At the first feed station we barely paused to fill our bidons. Eyes bright and blood up. Pumped and eager to push on, we were lucky to avoid a pile-up as impatient riders in the pack ahead of us touched wheels and skittered across the road.

Route map of La Ronde Picarde

The Baie de Somme

Then inland again, through the rutted, stubbly fields of the Somme, the landscape rendered featureless by a low-lying mist. And suddenly, inexplicably, I just couldn't keep pace with the groups any longer. Dropped by one, then another. We were isolated. My head began to loll to one side - a telltale sign of fatigue.

Clouds gathered above. Roads narrowed as we entered the gloom of a pine forest. And I went to a very dark place.

The other brother valiantly took on the role of domestique.
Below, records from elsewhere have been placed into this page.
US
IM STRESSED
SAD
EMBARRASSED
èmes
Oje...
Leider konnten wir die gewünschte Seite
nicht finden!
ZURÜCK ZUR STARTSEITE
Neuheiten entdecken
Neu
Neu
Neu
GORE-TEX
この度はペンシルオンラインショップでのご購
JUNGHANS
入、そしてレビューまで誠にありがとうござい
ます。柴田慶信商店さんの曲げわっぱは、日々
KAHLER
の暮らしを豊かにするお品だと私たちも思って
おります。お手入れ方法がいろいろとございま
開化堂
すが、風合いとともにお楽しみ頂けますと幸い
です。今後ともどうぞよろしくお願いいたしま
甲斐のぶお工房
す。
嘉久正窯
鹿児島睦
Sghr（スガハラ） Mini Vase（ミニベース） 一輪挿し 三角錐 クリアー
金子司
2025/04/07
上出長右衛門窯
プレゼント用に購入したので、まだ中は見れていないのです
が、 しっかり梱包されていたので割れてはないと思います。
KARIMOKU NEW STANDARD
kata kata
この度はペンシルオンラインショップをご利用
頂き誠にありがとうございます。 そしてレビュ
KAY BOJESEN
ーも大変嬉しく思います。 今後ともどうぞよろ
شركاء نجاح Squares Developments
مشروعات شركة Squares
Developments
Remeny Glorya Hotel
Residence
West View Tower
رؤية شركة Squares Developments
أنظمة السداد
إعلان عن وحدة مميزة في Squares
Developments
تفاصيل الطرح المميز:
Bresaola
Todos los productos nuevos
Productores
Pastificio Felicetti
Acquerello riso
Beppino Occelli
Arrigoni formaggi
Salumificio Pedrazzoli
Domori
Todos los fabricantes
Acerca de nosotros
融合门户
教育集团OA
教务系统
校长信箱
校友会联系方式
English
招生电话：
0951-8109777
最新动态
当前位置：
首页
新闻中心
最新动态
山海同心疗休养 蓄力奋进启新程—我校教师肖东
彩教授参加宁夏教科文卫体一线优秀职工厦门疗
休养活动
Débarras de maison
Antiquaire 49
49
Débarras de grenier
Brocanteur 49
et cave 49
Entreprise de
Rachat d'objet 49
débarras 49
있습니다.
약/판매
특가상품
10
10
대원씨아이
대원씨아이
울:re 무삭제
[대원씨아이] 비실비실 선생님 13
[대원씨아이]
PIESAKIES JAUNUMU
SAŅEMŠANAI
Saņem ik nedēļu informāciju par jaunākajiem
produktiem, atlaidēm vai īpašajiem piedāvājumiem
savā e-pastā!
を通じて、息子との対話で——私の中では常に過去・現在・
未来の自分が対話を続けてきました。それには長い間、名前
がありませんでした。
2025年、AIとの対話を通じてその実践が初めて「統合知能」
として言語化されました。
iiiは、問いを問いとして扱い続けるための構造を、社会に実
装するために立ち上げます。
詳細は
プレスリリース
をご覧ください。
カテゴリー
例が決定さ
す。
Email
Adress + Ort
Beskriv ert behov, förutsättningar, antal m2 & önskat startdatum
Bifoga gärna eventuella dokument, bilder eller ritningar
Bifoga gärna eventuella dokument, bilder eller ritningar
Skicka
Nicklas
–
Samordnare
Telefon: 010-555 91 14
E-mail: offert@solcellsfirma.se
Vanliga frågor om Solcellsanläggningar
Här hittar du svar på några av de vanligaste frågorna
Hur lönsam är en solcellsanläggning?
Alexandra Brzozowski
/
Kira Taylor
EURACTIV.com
Dropping back, feeding, coaxing, berating, pulling me along as best he could. Even the blessed Soreen couldn't revive me. I urged him to go on. To leave me and claim the gold medal time that was rightfully his. But he disobeyed orders, damn him, and dragged my limp, lifeless body back from behind enemy lines.

Over the first 120km, we'd averaged 35kph. We didn't hit that speed again for the rest of the ride. Instead we were forced to watch our precious average drop with every passing kilometre. Like fine sand falling through the fingers.
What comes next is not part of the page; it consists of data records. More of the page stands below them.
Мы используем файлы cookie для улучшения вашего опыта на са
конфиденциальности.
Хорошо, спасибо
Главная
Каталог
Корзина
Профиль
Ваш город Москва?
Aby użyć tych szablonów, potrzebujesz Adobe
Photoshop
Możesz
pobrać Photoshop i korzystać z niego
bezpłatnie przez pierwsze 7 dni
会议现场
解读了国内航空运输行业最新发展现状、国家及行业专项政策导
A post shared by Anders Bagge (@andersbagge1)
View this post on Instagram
Then, the organisers go and throw in a hill. A big hill. And to make matters worse, a gratuitous hill. Not even on the route map. Up to the top and back down the same side. Totally uncalled for.
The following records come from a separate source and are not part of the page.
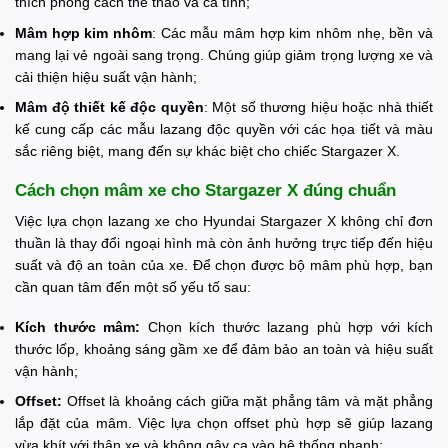
thích phong cách thể thao và cá tính;
Mâm hợp kim nhôm
: Các mẫu mâm hợp kim nhôm nhẹ, bền và
mang lại vẻ ngoài sang trọng. Chúng giúp giảm trọng lượng xe và
cải thiện hiệu suất vận hành;
Mâm độ thiết kế độc quyền
: Một số thương hiệu hoặc nhà thiết
kế cung cấp các mẫu lazang độc quyền với các họa tiết và màu
sắc riêng biệt, mang đến sự khác biệt cho chiếc Stargazer X.
Cách chọn mâm xe cho Stargazer X đúng chuẩn
Việc lựa chọn lazang xe cho Hyundai Stargazer X không chỉ đơn
thuần là thay đổi ngoại hình mà còn ảnh hưởng trực tiếp đến hiệu
suất và độ an toàn của xe. Để chọn được bộ mâm phù hợp, bạn
cần quan tâm đến một số yếu tố sau:
Kích thước mâm:
Chọn kích thước lazang phù hợp với kích
thước lốp, khoảng sáng gầm xe để đảm bảo an toàn và hiệu suất
vận hành;
Offset:
Offset là khoảng cách giữa mặt phẳng tâm và mặt phẳng
lắp đặt của mâm. Việc lựa chọn offset phù hợp sẽ giúp lazang
vừa khít với thân xe và không gây cạ vào hệ thống phanh;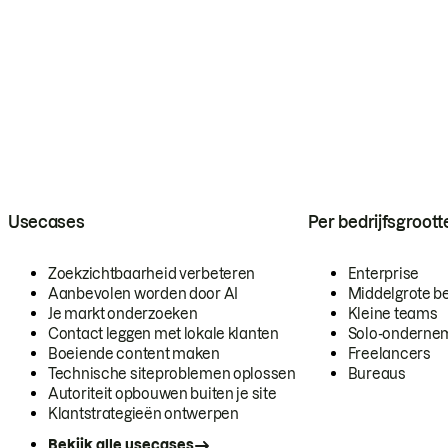
Usecases
Per bedrijfsgroott
Zoekzichtbaarheid verbeteren
Enterprise
Aanbevolen worden door AI
Middelgrote be
Je markt onderzoeken
Kleine teams
Contact leggen met lokale klanten
Solo-onderne
Boeiende content maken
Freelancers
Technische siteproblemen oplossen
Bureaus
Autoriteit opbouwen buiten je site
Klantstrategieën ontwerpen
Bekijk alle usecases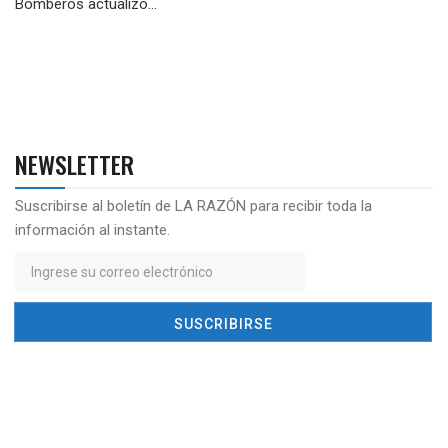
Bomberos actualizó...
NEWSLETTER
Suscribirse al boletín de LA RAZÓN para recibir toda la
información al instante.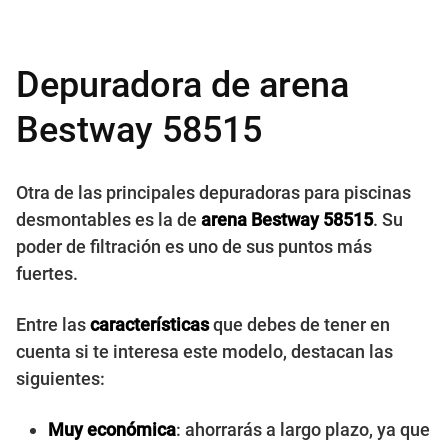
Depuradora de arena
Bestway 58515
Otra de las principales depuradoras para piscinas
desmontables es la de
arena Bestway 58515
. Su
poder de filtración es uno de sus puntos más
fuertes.
Entre las
características
que debes de tener en
cuenta si te interesa este modelo, destacan las
siguientes:
Muy económica
: ahorrarás a largo plazo, ya que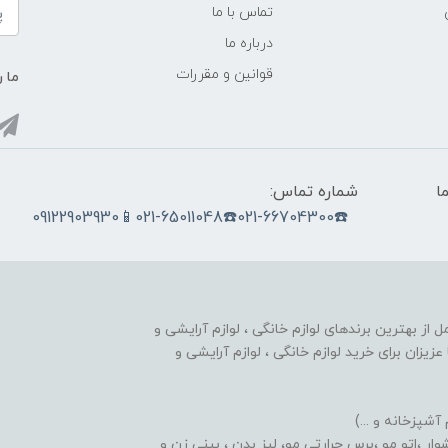
تماس با ما
درباره ما
قوانین و مقررات
ما ر
ما
شماره تماس:
☎️021-66704300☎️021-65011048📱09122903930
nobahar.n) ، مجموعه ای کامل از بهترین برندهای لوازم خانگی ، لوازم آرایشی و
زیزان برای خرید لوازم خانگی ، لوازم آرایشی و
 آشپزخانه و ...)
ر ،اتو مو ،برس حرارتی مو، لیز بدن ، بینی زن و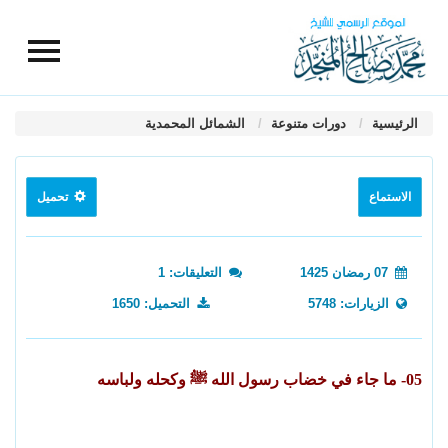
الرئيسية
دورات متنوعة
الشمائل المحمدية
الاستماع
تحميل
07 رمضان 1425
التعليقات: 1
الزيارات: 5748
التحميل: 1650
05- ما جاء في خضاب رسول الله ﷺ وكحله ولباسه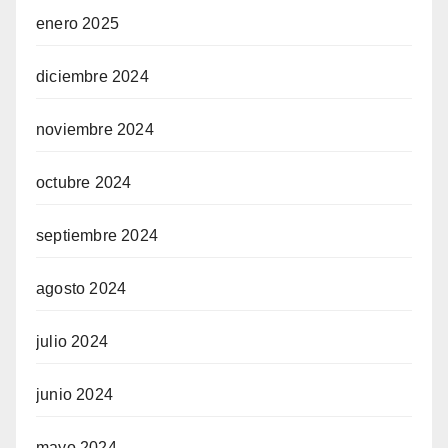
enero 2025
diciembre 2024
noviembre 2024
octubre 2024
septiembre 2024
agosto 2024
julio 2024
junio 2024
mayo 2024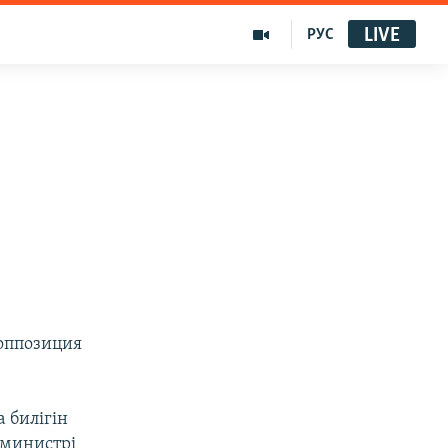
LIVE
РУС
оппозиция
 билігін
-министрі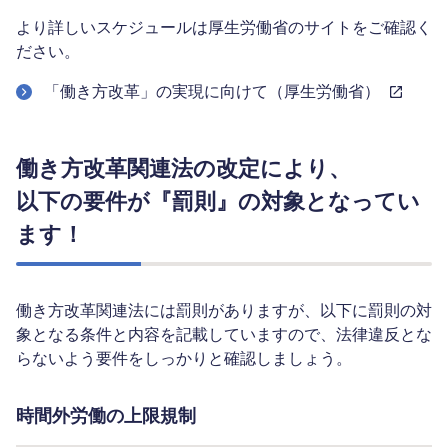
より詳しいスケジュールは厚生労働省のサイトをご確認く
ださい。
「働き方改革」の実現に向けて（厚生労働省）
働き方改革関連法の改定により、
以下の要件が『罰則』の対象となってい
ます！
働き方改革関連法には罰則がありますが、以下に罰則の対
象となる条件と内容を記載していますので、法律違反とな
らないよう要件をしっかりと確認しましょう。
時間外労働の上限規制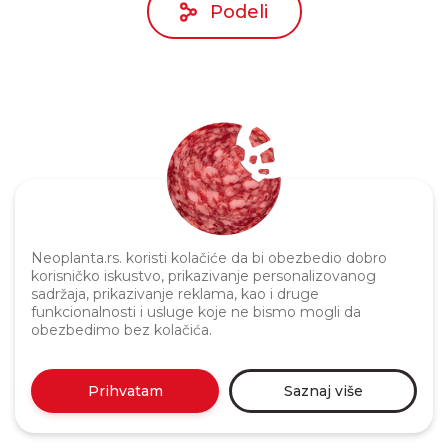
Podeli
Politika privatnosti
Neoplanta.rs. koristi kolačiće da bi obezbedio dobro
korisničko iskustvo, prikazivanje personalizovanog
sadržaja, prikazivanje reklama, kao i druge
funkcionalnosti i usluge koje ne bismo mogli da
obezbedimo bez kolačića.
Prihvatam
Saznaj više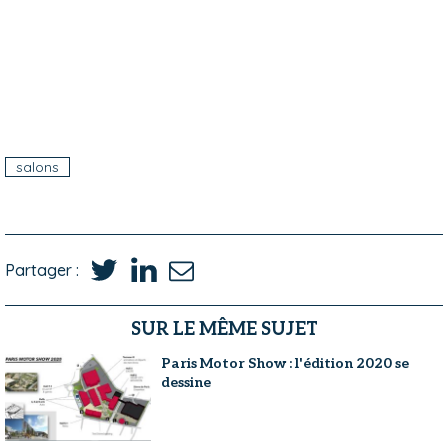
salons
Partager :
SUR LE MÊME SUJET
Paris Motor Show : l'édition 2020 se
dessine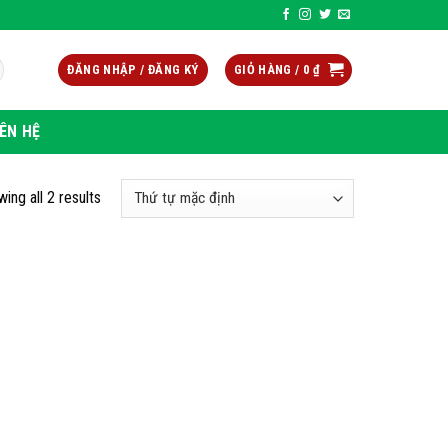
ĐĂNG NHẬP / ĐĂNG KÝ
GIỎ HÀNG /
0
₫
IÊN HỆ
ing all 2 results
It felt like I had a flat. I did indeed have a flat. Never have I been so glad to have a flat. A merciful slow puncture. I took my time inflating the tyre, took a breather and caught my second wind.

Everyone's a winner

With only 20km to go, we decided to forego the second feed station and push on for gold. Mistake. Turns out 20km is a long way with 165km in the legs.

My turn to take the captain's armband as we went into extra time. Chirruping away like a wicketkeeper encouraging his strike bowler. Blocking and tackling the wind. (Frankly, we needed every metaphor going).

Then, in the distance, sunshine bouncing off an inflatable arch. It was done. We started with the biggest of bangs, but ended with a carb-starved whimper, missing the cut-off for a gold medal time by minutes.

Thankfully, French beer is golden. Cold and frothy too. A few pints eased the disappointment, dulled the pain and helped us through the 10km ride back from Eaucourt to Abbeville. And when we went to collect the medals, the last laugh was ours. They were all silver.

Collecting medals at La Ronde Picarde

The other brother

Broleur present a united front on most cycling subjects, especially if those subjects involve coffee, cake and ale. But the one major topic that divides us, the Grand Canyon-sized rift, is riding apparel.

Some things are non-negotiable. Socks must cover ankles but shall not extend beyond the mid-calf region, while shorts are always black. But that is where the consensus breaks, the niceties grind to a shuddering halt. This was never more evident than at La Ronde Picarde.

First, jersey selection. We agreed to wear sprinter's green. But while the other brother extols the virtues and warmth of Merino wool and the classic look, I tend to plump for retro team jerseys - the more garish, the more obscure, the better. Grandpa in his cardigan meets the Spice Boy.

Second, bib shorts/leg warmers. The other brother opts for maximum coverage and optimal heat retention, while I still haven't worked out how to successfully de-robe to use the toilet and therefore stick with the humble, bog-standard shorts. There's just something more manly about going out with bare legs in all conditions. You didn't see Eddy Merckx swanning around in leg warmers.

But I guess ne'er the twain shall meet, so we'll just have to agree to disagree.